Most Caribbean and Central American nations have now defied the Bush Administration’s wishes and signed on to Chávez’s regional energy cooperative, Petrocaribe. Started in 2006, Petrocaribe lets the basin’s fuel-starved countries buy Venezuelan oil at just 40% of the current skyrocketing market price and pay back the difference over 25 years at 1% interest. Few Caribbean nations, struggling to juggle food and energy prices, can refuse Chávez’s petro-diplomacy. His critics call it petro-bribery, using oil to broaden his fledgling anti-U.S. bloc in the hemisphere. But this month it won over Guatemala and Costa Rica to bring the number of Petrocaribe members to 19. And in U.S.-friendly countries that have so far balked at Chávez’s deal, such as Barbados, the governments have taken heat from voters. Costa Rican President Oscar Arias was narrowly elected in 2006 by promising to keep Chávez’s influence out of his Central American country. But last week, realizing that its oil expenditures have jumped 88% over the past year, he conceded that Costa Rica needed “to benefit sooner from this help.”
Even before Chávez came to power, the U.S.-Caribbean bond wasn’t all that warm, given the long history of unwelcome U.S. intervention in the form of coups, invasions and proxy warfare. Still, the 1999 handover of the Panama Canal to the Panamanians was seen as a magnanimous gesture, and the Bush Administration was able to ink a free-trade pact with Central America and the Dominican Republic. Colombia, meanwhile, has emerged as the U.S.’s staunchest ally in Latin America. But a century of imperious U.S. misconduct, and a decade of Bush Administration indifference toward Latin America, has left the Caribbean more willing to look elsewhere for allies — many of whom are at odds with Washington.
So how can the U.S. regain its stature in the Caribbean? For starters, it can stop looking shocked to find that countries with whom it recently signed free-trade agreements have also hooked up with Chávez. Free trade is usually a good thing — but not when it’s approached, as the Bush Administration does, as a development panacea that doesn’t address Third World exigencies like choosing between food and fuel.

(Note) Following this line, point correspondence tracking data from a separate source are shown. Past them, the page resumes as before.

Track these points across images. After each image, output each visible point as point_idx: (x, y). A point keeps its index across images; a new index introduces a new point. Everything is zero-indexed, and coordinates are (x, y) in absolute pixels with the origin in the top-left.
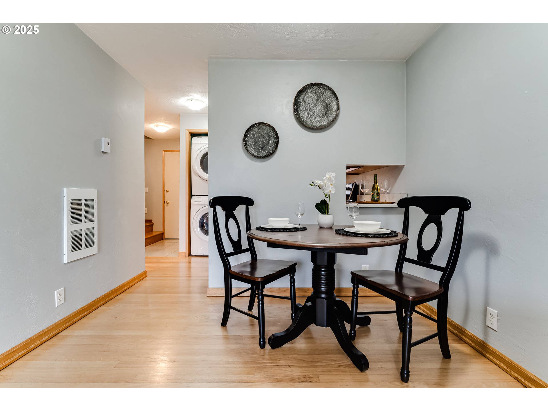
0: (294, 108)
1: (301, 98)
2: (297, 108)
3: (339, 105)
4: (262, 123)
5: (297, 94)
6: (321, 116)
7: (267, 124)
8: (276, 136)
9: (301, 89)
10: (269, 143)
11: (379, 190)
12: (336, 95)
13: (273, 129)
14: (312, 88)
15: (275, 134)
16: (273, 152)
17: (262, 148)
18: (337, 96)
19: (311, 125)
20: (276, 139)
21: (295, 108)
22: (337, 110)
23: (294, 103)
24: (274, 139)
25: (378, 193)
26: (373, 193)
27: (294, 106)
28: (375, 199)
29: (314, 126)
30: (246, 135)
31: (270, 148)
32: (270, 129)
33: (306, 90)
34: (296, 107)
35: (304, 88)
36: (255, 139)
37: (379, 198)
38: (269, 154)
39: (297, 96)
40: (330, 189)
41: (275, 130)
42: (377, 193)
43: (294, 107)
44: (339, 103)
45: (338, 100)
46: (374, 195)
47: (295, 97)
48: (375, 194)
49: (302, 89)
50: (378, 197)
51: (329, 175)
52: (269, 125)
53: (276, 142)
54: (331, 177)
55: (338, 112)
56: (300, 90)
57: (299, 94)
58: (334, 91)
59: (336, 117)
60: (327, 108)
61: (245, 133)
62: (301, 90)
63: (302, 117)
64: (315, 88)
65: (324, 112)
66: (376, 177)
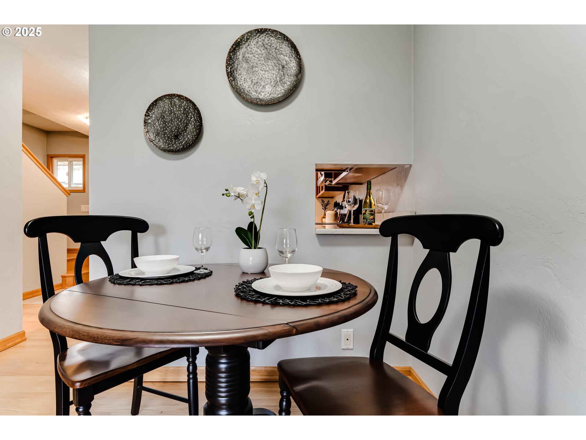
0: (227, 71)
1: (240, 54)
2: (233, 71)
3: (301, 65)
4: (174, 94)
5: (232, 46)
6: (272, 83)
7: (183, 96)
8: (198, 117)
9: (239, 38)
10: (187, 128)
11: (373, 205)
12: (297, 48)
13: (193, 105)
14: (258, 37)
15: (197, 114)
16: (193, 143)
17: (176, 137)
18: (297, 50)
19: (257, 99)
20: (198, 121)
21: (229, 71)
22: (299, 74)
23: (227, 63)
24: (196, 122)
25: (372, 211)
26: (364, 211)
27: (226, 66)
28: (367, 221)
29: (261, 100)
30: (149, 116)
31: (189, 136)
32: (188, 106)
33: (247, 41)
34: (231, 69)
35: (244, 37)
36: (165, 122)
37: (374, 219)
38: (187, 147)
39: (233, 51)
40: (254, 202)
41: (196, 106)
42: (370, 211)
43: (227, 68)
44: (301, 62)
45: (300, 56)
46: (366, 214)
47: (228, 53)
48: (368, 212)
49: (241, 40)
50: (372, 217)
51: (257, 177)
52: (186, 98)
53: (198, 126)
54: (259, 181)
55: (299, 76)
56: (237, 40)
57: (235, 47)
58: (293, 43)
59: (296, 84)
60: (282, 71)
61: (147, 112)
62: (239, 40)
63: (240, 85)
64: (263, 38)
65: (278, 79)
66: (369, 186)
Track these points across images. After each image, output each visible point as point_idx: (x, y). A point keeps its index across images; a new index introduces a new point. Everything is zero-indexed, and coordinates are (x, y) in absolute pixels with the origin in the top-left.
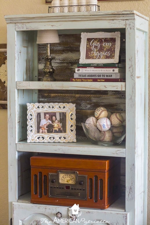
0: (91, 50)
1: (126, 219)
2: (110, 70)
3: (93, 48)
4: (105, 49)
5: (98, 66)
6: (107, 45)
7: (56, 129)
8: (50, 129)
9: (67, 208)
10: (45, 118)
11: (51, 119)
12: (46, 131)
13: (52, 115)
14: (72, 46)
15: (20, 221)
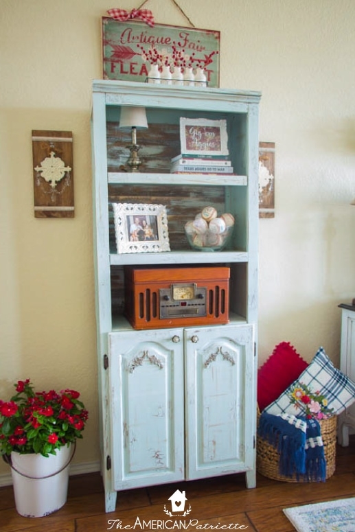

The U.S. and the U.N. have pledged a combined $117 million in food aid for starving Haiti this year, but to compete with Petrocaribe, the U.S. needs to move faster to help Caribbean Basin nations develop biofuels such as sugar ethanol, while more broadly engaging the region diplomatically with efforts to help curb its nightmarish violent crime and the rising sea levels that threaten to displace entire coastal populations. “It will be the U.S., not Russia, that has to absorb that massive environmental migration,” says Mendelson-Forman, who is scheduled to testify before Congress next week about Petrocaribe. “That should be enough to make us take the whole ‘third border’ concept more seriously.”
Back in Moscow, Russian President Dmitri Medvedev was ebullient on Tuesday after Chávez added to the more than $3 billion he’s spent on Russian weaponry in recent years. Chávez crowed about a “strategic partnership” with Russia to “guarantee the sovereignty of Venezuela, which the U.S. threatens.” Medvedev gushed that it was the “common task” of Russia and Venezuela “to achieve a more democratic, just and secure world.” All in all, it was a new Caribbean day in the Kremlin.